> [SUPPLIED PASSAGE]:

In the meantime, they were furiously organizing: As the group’s campaign director, Khan spent every day in “hyperdrive,” pushing out messaging on social media and coordinating with other activist groups and nonprofits in anticipation of the decision. But it felt like his efforts had amounted to nothing when, on June 26, the Supreme Court’s ruling finally arrived: In a 5–4 vote, the majority of justices agreed that implementing the travel ban was well within the scope of Trump’s presidential authority.

The decision was devastating to Khan, the final and decisive blow in a long struggle to strike down the administration’s most overt anti-Muslim policy. But he couldn’t dwell on it for long—he and his colleagues set to work that very day, helping to organize a rally in Manhattan’s Foley Square that drew some 5,000 protesters. “We didn’t have any time to process our feelings really, because the decision came down and then we immediately had to execute a plan,” Khan told me. “It probably wasn’t until 11 PM that night when I had a moment to myself. At that point, I just passed out.”

The life of an activist can be a wearing one, perhaps even more so in the Trump era, when, as Khan put it, social justice advocates feel like they’re fighting “attacks on every front.” When President Trump took office, mainstream news outlets toyed with the idea that the demonstrations that immediately followed might become regular fixtures in American life. After the Women’s March, a New York Times writer probed whether married fathers could adapt to a new reality that involved their wives’ activist awakenings; a few weeks later, The Week ran a story headlined “Is Protesting the New Brunch?”

[Stored data]
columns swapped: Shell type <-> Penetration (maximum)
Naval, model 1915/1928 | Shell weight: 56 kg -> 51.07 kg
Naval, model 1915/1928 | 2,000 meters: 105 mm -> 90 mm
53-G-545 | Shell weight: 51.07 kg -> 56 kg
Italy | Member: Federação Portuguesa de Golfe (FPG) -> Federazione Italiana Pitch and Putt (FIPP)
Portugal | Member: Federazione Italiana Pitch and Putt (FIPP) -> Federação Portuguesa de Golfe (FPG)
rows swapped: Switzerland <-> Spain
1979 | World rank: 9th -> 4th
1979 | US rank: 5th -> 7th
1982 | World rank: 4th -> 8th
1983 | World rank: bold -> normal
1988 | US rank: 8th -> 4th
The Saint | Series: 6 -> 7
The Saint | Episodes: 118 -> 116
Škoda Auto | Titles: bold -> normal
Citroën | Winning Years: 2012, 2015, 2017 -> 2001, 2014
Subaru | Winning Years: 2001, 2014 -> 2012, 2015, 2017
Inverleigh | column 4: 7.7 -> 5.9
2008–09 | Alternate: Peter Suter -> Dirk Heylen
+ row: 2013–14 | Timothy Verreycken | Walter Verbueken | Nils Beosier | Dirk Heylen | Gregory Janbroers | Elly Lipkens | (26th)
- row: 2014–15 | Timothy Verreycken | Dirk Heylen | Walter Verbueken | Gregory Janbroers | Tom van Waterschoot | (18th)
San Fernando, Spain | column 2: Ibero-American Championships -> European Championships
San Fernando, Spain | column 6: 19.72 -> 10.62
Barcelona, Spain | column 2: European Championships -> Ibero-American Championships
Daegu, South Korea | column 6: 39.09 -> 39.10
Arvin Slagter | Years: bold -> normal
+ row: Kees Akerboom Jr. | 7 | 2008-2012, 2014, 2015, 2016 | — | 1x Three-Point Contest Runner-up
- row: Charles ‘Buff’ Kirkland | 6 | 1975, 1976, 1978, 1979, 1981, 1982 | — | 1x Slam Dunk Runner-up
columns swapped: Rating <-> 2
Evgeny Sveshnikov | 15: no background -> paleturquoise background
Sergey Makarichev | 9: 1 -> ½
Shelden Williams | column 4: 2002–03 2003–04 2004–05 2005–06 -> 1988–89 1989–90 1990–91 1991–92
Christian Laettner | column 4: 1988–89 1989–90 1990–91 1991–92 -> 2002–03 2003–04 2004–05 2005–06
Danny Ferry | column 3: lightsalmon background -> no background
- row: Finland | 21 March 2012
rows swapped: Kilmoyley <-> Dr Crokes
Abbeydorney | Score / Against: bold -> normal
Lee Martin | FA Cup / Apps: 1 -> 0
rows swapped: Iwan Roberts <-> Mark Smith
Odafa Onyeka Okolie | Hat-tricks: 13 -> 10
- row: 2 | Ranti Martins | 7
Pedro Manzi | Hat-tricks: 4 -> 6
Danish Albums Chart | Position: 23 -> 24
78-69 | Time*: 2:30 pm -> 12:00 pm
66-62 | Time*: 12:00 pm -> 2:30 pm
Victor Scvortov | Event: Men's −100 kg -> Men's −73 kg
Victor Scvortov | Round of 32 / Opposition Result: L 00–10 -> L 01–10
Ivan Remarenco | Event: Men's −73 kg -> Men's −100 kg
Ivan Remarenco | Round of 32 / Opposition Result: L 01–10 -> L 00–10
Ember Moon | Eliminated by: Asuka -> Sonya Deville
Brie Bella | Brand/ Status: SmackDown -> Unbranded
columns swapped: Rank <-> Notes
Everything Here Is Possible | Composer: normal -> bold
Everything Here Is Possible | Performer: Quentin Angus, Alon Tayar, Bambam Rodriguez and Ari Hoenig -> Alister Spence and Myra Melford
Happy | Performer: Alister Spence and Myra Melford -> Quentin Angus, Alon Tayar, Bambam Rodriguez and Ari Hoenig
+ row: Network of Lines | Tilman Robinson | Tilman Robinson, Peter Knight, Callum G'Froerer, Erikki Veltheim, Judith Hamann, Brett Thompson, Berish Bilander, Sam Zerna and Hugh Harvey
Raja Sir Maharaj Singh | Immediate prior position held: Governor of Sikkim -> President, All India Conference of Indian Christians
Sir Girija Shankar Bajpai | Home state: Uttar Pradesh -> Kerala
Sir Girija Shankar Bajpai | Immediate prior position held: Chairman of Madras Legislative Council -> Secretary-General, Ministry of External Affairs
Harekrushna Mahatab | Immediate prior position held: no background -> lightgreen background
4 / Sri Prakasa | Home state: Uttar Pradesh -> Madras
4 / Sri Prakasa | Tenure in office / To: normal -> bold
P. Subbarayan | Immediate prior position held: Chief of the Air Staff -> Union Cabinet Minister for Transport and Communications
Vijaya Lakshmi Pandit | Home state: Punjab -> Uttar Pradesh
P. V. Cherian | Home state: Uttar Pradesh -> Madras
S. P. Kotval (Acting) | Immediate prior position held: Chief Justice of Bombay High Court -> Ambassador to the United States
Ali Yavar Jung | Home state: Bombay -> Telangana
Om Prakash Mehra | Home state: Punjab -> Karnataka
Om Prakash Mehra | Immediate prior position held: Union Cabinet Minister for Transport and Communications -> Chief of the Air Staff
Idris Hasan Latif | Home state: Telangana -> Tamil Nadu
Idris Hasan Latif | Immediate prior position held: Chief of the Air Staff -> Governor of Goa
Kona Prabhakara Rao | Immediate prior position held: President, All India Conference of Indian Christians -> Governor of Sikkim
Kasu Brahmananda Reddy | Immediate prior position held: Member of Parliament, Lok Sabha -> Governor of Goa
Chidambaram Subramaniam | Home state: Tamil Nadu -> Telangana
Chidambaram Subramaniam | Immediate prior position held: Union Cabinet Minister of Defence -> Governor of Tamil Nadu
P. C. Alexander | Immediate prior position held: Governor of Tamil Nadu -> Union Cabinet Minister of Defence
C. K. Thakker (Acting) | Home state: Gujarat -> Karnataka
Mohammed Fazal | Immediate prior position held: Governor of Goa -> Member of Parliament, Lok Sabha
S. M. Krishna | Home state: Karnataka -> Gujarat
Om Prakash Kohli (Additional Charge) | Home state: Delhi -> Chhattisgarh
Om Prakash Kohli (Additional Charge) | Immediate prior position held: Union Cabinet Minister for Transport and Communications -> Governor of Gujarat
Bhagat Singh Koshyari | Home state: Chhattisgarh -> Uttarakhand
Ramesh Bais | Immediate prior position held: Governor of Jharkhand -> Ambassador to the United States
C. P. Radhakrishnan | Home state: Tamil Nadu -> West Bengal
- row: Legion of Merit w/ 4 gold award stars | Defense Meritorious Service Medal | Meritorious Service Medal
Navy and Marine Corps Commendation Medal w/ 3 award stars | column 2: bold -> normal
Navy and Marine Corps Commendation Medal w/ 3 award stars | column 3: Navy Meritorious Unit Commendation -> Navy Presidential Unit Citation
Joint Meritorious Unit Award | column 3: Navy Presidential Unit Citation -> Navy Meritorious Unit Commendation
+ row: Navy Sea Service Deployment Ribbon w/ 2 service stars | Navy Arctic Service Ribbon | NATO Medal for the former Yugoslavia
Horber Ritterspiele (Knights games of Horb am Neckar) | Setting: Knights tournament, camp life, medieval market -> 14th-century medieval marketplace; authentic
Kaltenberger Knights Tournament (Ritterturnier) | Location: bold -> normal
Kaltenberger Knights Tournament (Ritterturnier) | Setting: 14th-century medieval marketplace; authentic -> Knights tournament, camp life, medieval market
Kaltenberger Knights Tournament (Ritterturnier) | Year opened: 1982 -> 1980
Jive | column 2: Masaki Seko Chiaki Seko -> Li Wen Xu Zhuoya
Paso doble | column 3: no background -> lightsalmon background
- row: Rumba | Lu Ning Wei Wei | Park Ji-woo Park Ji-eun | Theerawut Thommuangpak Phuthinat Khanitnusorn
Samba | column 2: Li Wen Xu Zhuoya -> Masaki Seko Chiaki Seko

> [WHAT YOU WILL DO]:
a – According to the passage about Khan, about how many protesters did the Foley Square rally draw?
b – Decide whether each statement agrees with the passage about Khan, and support each yes or no with the deciding words from it. (i) The Supreme Court reached its ruling by a 5–4 vote. (ii) The rally took place in Brooklyn. (iii) Khan had a moment to himself by early evening on the day of the ruling.
c – In the passage about Khan, why did he and his colleagues have no time to process their feelings after the ruling?

> [ANSWER SET]:
a – Some 5,000 protesters.

b –
(i) Yes: "In a 5–4 vote, the majority of justices agreed that implementing the travel ban was well within the scope of Trump’s presidential authority."
(ii) No: "helping to organize a rally in Manhattan’s Foley Square that drew some 5,000 protesters."
(iii) No: "It probably wasn’t until 11 PM that night when I had a moment to myself."

c – Once the decision came down, they immediately had to carry out a plan. That same day they went to work helping to organize the rally in Foley Square.